Memory-based learning (also called instance-based learning) is a type of non-parametric algorithm that compares new test data with training data in order to solve the given machine learning problem.  Such algorithms search for the training data that are most similar to the test data and make predictions based on these similarities.  (From what I have learned, memory-based learning is used for supervised learning only.  Can you think of any memory-based algorithms for unsupervised learning?)

A distinguishing feature of memory-based learning is its storage of the entire training set.  This is computationally costly, especially if the training set is large – the storage itself is costly, and the complexity of the model grows with a larger data set.  However, it is advantageous because it uses less assumptions than parametric models, so it is adaptable to problems for which the assumptions may fail and no clear pattern is known ex ante.  (In contrast, parametric models like linear regression make generalizations about the training data; after building a model to predict the targets, the training data are discarded, so there is no need to store them.)  Thus, I recommend using memory-based learning algorithms when the data set is relatively small and there is no prior knowledge or information about the underlying patterns in the data.

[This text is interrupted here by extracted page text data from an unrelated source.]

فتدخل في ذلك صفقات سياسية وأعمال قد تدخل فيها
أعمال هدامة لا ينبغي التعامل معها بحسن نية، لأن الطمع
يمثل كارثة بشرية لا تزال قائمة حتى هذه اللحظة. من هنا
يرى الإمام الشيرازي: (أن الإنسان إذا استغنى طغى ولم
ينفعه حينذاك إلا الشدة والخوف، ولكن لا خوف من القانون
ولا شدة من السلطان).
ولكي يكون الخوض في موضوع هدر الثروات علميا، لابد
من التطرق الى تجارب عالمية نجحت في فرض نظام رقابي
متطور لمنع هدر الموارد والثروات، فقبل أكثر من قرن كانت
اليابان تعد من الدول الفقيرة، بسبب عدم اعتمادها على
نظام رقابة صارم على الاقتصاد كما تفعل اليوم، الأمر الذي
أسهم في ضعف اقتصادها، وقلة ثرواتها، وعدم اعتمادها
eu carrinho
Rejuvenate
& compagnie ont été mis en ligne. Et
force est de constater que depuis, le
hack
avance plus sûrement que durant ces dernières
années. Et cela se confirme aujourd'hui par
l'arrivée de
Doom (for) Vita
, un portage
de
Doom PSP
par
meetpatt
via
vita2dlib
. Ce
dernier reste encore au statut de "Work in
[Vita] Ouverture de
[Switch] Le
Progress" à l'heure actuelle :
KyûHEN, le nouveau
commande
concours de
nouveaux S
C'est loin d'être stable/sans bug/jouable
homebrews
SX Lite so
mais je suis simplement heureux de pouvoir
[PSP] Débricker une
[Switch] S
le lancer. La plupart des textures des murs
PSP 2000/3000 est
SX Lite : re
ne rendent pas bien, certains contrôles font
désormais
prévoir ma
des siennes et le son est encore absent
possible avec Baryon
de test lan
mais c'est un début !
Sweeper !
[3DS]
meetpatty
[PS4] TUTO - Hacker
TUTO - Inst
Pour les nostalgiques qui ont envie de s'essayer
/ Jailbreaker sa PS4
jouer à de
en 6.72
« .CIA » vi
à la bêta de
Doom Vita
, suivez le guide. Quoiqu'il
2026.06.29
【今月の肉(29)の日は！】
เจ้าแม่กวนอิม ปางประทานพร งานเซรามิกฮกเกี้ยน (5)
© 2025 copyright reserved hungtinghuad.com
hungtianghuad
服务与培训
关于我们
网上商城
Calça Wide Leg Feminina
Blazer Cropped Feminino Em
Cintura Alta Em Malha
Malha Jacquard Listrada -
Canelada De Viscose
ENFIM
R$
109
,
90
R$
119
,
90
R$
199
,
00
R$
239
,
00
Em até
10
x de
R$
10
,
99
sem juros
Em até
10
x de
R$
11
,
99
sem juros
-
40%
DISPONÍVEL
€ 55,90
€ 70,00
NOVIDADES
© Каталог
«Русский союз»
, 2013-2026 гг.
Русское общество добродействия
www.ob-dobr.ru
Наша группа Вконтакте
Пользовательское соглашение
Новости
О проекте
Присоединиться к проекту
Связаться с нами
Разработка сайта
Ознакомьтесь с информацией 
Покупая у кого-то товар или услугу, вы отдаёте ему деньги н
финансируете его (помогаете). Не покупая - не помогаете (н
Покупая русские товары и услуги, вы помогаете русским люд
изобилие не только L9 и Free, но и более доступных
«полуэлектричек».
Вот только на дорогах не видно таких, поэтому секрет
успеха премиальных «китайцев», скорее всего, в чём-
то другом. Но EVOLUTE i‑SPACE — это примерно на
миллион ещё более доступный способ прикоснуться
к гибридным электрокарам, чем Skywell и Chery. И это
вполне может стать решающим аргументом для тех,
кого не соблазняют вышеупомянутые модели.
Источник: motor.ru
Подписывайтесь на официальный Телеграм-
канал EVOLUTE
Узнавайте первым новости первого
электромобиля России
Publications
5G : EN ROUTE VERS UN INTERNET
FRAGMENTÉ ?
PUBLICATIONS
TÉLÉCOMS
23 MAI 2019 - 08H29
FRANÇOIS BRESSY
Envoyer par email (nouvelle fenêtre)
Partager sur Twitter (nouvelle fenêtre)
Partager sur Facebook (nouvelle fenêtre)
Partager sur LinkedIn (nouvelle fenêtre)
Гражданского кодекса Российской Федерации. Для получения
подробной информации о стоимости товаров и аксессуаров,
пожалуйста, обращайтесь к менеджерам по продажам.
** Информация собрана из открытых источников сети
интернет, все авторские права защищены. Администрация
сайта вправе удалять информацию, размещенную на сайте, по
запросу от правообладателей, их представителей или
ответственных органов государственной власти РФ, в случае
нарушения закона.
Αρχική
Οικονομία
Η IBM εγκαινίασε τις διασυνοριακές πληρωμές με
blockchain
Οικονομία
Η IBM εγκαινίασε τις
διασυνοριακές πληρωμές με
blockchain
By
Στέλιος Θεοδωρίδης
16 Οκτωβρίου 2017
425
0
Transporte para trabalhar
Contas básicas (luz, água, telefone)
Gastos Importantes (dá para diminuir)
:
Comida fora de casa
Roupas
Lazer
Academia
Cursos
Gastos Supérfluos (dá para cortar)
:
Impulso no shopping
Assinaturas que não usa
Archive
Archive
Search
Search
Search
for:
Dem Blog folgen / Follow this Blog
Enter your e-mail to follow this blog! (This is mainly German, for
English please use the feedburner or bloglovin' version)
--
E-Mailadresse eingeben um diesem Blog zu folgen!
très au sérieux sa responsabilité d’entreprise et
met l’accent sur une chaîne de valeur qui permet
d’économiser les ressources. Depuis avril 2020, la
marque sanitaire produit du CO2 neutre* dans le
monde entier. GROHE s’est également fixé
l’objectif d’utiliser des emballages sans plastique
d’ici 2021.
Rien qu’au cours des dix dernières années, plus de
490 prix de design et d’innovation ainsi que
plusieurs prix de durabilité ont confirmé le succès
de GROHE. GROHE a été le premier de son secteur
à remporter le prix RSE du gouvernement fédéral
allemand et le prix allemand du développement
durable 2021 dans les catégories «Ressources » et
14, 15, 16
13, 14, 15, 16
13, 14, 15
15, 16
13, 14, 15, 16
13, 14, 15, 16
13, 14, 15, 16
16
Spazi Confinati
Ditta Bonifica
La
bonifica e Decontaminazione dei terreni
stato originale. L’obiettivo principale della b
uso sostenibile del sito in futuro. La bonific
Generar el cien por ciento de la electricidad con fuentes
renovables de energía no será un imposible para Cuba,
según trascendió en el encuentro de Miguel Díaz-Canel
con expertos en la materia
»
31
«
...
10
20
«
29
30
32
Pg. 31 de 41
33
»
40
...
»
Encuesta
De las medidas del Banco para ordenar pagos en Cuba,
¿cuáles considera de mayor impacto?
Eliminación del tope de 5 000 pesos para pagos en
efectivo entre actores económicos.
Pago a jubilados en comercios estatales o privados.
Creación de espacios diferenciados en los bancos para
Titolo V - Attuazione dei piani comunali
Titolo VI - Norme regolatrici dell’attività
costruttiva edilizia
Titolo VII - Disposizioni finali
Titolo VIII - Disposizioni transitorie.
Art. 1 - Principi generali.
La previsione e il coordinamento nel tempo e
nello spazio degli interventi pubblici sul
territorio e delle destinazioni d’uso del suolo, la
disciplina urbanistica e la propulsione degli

Two classic examples of memory-based learning are K-nearest neighbours classification and K-nearest neighbours regression.

Machine Learning Lesson of the Day – Parametric vs. Non-Parametric Models

A machine learning algorithm can be classified as either parametric or non-parametric.

A parametric algorithm has a fixed number of parameters.  A parametric algorithm is computationally faster, but makes stronger assumptions about the data; the algorithm may work well if the assumptions turn out to be correct, but it may perform badly if the assumptions are wrong.  A common example of a parametric algorithm is linear regression.

In contrast, a non-parametric algorithm uses a flexible number of parameters, and the number of parameters often grows as it learns from more data.  A non-parametric algorithm is computationally slower, but makes fewer assumptions about the data.  A common example of a non-parametric algorithm is K-nearest neighbour.

To summarize, the trade-offs between parametric and non-parametric algorithms are in computational cost and accuracy.